Decidí
salir de mi departamento a caminar un rato, no porque haya un día bonito,
soleado y caluroso en pleno invierno, es que ya no aguanté más el ahogo y el
encierro en el recuerdo de Catalina y lo inimaginable que aún me parece no
volver a verla nunca más. Bajé lentamente las escaleras, mi cuerpo negándose a
cualquier actividad más que acostarse a mirar caer gotas del techo. El sol me
pega fuerte en la cara y comienzo a caminar hacia el parque más cercano para
volver a echarme sobre mi espalda ahora bajo la sombra de un árbol. ¿Qué será
de mi vida ahora con tantas horas libres, con tantos poemas que desechar,
tantos pensamientos de sobra?
Encontré
un lugar despejado, fresco y sombrío para recostarme a escuchar mis propias
penas al punto de casi llorar, de casi no poder respirar es de esos pequeños
lapsos en la vida en que sientes que entre vivir y morir casi no hay
diferencia. Un estúpido perro callejero se me acerca y le digo “¡córrete
mierda!” cómo si hablarle solucionara algo. Por supuesto no me obedeció, se
paseaba entre mis piernas y estaba tentado a lamerme la cara. ¡Por favor! Justo
ahora que sólo quiero estar tranquilo, que ni una mosca me moleste. Y en esa reacción
le atino un manotazo al perro que ahora sí huyó raudo. No fue el único en
precipitarse.
Sin
darme oportunidad alguna de entender un grupo de gente se agolpó frente a mí.
Unas mujeres me gritaban casi llorando en rabia que yo era una bestia, un
imbécil por tratar así a ese perro que merecía que me maltrataran igual que a
él. Insultos venían y venían y yo sin entender sin saber qué decir ante mi incredulidad
y la pena propia que todavía me rondaba. Antes que se pusiera peor, y hablo de
camisas que se arremangaban y gargantas que cargaban saliva, llegó la policía a
calmar la situación. Y de la menara más lógica, me agarraron y de un tirón me
levantaron del suelo, me esposaron y me arrojaron al vehículo policial.
Ni
siquiera me atreví a preguntar mi delito de hecho al principio pensé que me
llevaban sólo para sacarme de ese enredo y luego dejarme en casa pero las
esposas y las miradas inquisidoras escapaban de esa explicación. Ya frente a un
oficial mayor en una sala de interrogatorios me dijo brevemente la naturaleza
de mis cargos: así que pegándole a los perros weoncito, te vay a secar adentro,
e hizo un gesto con la cara que provocó me empujaran hasta un largo pasillo que
terminaba en una puerta enrejada.
Mi
compañero de celda tiene una radio casera y me permitió escuchar las últimas
novedades noticiosas del día.

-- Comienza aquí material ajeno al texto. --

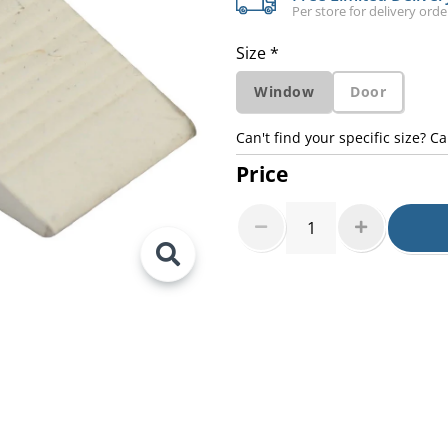
Per store for delivery ord
Size *
Window
Door
Can't find your specific size? Ca
Price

Un hombre en un parque había golpeado
salvajemente a un indefenso canino callejero, por suerte transeúntes vieron lo
sucedido y reportaron a la policía los hechos. Gracias a las autoridades el
perpetrador ya se encuentra detenido. Y la gente entrevistada, animada
respondía las preguntas del reportero: se lo merece por indolente, es una vergüenza
de ser humano, deberían meterlos a todos presos. Terminaba la nota con reportes
sobre los cuidados de rehabilitación dados al perro, el encuentro de un nuevo
hogar para él y la conclusión sobre el precioso final de la historia con un
perrito sano, feliz, de cola inquieta y mirada alegre.
Ahora
paso los días sentado, solo, apoyado en una de las murallas del patio de la
prisión esperando que las horas pasen con el recuerdo de Catalina tan vivo como
siempre y añorando estúpidamente que alguien se apiade de mí porque hasta el
día de hoy nadie me ha venido a preguntar cómo me siento después de todos los
manotazos en la cara que me han dado.
1 comentario:
La verdad cuando leí el comienzo creí que sería una hisoria sobre los dificiles momentos... pero con lo del perro... bien merecido se lo tenía el protagonista xD jahhaha aunque si hubiera sido real me hubieras llamado aunque fuera para ir a visitarte no?